▶ **DOCUMENT TEXT**
= Beginning of Section =

This section walks the migration one product at a time. It starts with account sharing, the simplest one, on web and on iOS and Android.

What changed at a glance

v2 and v3 refer to the Rupt API. Each platform ships its own client library on top of it, and every library has its own version number. This table maps each API version to the library that talks to it:

PlatformAPI v2 libraryAPI v3 library
Webrupt 2.x@ruptjs/client 3.x
iOSRuptClient 3.8.1RuptClient 4.0.0
Androidcom.github.getrupt:kotlin 2.1.0dev.rupt.android:rupt-android 4.0.0

The library version and the API version are two different numbers. The v3 clients are @ruptjs/client 3.x, RuptClient 4.0.0, and rupt-android 4.0.0. They all talk to the same v3 API. When you see a version on a package, that's the library's version, not the API's.

The one idea to hold onto

v2 gave each product its own method. Account sharing was attach. v3 has a single entry point, evaluate, and the action names the product:

  • evaluate.access runs the account-sharing check (this was attach).
  • evaluate.login runs the login check.
  • evaluate.signup runs the signup check.

Challenges are self-managed now. In v2 you passed redirect URLs and challenge callbacks into the client. In v3 the challenge is configured on a policy in the dashboard, gated on the checks you choose, and the SDK surfaces it for you. Your client code shrinks to one call.

Account sharing is fully client-side: you call evaluate.access and Rupt handles detection, the challenge, owner verification, and device capping. There is no server step and no evaluation to consume. Login and signup do add a server-side verification, and they will get their own migration pages here.

= End of Section =

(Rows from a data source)
= Beginning of Section =

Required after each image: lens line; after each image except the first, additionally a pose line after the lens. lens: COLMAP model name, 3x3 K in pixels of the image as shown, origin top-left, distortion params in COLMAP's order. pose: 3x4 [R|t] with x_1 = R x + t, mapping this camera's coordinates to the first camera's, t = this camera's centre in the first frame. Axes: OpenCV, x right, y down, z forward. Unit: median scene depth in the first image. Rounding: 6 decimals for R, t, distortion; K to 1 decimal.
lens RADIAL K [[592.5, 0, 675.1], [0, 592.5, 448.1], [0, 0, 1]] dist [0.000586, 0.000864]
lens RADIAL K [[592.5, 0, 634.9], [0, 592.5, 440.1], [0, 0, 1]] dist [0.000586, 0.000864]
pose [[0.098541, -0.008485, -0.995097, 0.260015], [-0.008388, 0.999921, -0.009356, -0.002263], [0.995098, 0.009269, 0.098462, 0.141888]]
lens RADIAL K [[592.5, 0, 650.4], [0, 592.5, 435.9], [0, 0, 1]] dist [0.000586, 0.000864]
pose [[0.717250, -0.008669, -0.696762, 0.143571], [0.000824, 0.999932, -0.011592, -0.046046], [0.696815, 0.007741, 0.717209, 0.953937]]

= End of Section =

▶ **EXERCISE TASKS**
1. From the Rupt migration guide, output the passage between "PlatformAPI v2 libraryAPI" and "the login check.", inclusive.
2. According to the Rupt migration guide, which things does Rupt handle once you call evaluate.access for account sharing? List them.
The rows aren't needed for this.

▶ **ACTIVITY ANSWERS**
1.
PlatformAPI v2 libraryAPI v3 library
Webrupt 2.x@ruptjs/client 3.x
iOSRuptClient 3.8.1RuptClient 4.0.0
Androidcom.github.getrupt:kotlin 2.1.0dev.rupt.android:rupt-android 4.0.0

The library version and the API version are two different numbers. The v3 clients are @ruptjs/client 3.x, RuptClient 4.0.0, and rupt-android 4.0.0. They all talk to the same v3 API. When you see a version on a package, that's the library's version, not the API's.

The one idea to hold onto

v2 gave each product its own method. Account sharing was attach. v3 has a single entry point, evaluate, and the action names the product:

  • evaluate.access runs the account-sharing check (this was attach).
  • evaluate.login runs the login check.

2.
- detection
- the challenge
- owner verification
- device capping